The long-awaited removal of the Fairbank Dam on the Des Plaines River between Riverside and unincorporated Riverside Lawn is expected to begin as early as mid-December, according to the U.S. Army Corps of Engineers.

Kovalic Construction, the firm performing the work, will move its equipment to the Fairbank Dam site after it completes the demolition of the Armitage Dam, farther upstream. Demolition on that dam began Monday and should take a couple of weeks to complete.

Removal of the Armitage Dam was delayed for months, first over questions the Army Corps had regarding Kovalic’s method for removing the dam, and then over sediment behind the 110-foot-wide Armitage Dam that the Army Corps determined needed to be removed.

The sediment has now been removed, said Jeff Zuercher, project manager for the Army Corps of Engineers. Kovalic was further hampered in removing the dam by higher-than-expected water. The water level has receded enough for the work to begin now. 

In mid-November, workers cleared some trees and shrubs in order to lay a wide gravel access path to the Fairbank Dam from Fairbank Road in Riverside. Plastic orange fencing has also been placed around some mature trees to keep heavy equipment from damaging them.

According to Zuercher, the roughly 160-foot-wide Fairbank Dam will be removed in 20-foot sections by a Caterpillar excavator, fitted with a hydraulic hammer positioned on a floating platform on the river. River water will be diverted around the work site by a removable 20-foot wide steel shield.
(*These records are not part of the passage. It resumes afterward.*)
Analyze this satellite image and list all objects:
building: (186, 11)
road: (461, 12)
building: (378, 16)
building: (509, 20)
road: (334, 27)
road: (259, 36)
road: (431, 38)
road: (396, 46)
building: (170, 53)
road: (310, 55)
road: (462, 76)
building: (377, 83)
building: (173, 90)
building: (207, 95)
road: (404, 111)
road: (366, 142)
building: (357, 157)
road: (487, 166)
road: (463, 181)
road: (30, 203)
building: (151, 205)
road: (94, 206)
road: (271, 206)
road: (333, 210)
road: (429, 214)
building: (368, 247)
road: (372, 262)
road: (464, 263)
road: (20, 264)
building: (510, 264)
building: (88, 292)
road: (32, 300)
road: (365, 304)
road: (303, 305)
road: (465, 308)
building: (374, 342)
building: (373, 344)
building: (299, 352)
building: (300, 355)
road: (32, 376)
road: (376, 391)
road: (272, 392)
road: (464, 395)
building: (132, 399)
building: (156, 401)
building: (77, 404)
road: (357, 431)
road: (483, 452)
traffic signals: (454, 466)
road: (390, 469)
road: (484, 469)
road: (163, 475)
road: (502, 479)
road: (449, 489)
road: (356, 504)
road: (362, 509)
A second Caterpillar excavator will be placed on the Riverside riverbank to load the dam debris onto trucks, which will haul it away. The demolition work should take no longer than “two to three weeks, hopefully less,” said Zuercher.

Phase two of the dam removal project – the notching of the much larger Hofmann Dam and the regrading of Swan Pond Park in Riverside – is planned to commence some time in 2012.

The contractor for that phase of the project will be Illinois Constructors Corporation, whose low bid of $2.64 million was accepted by the Army Corps and Illinois Department of Natural Resources in September.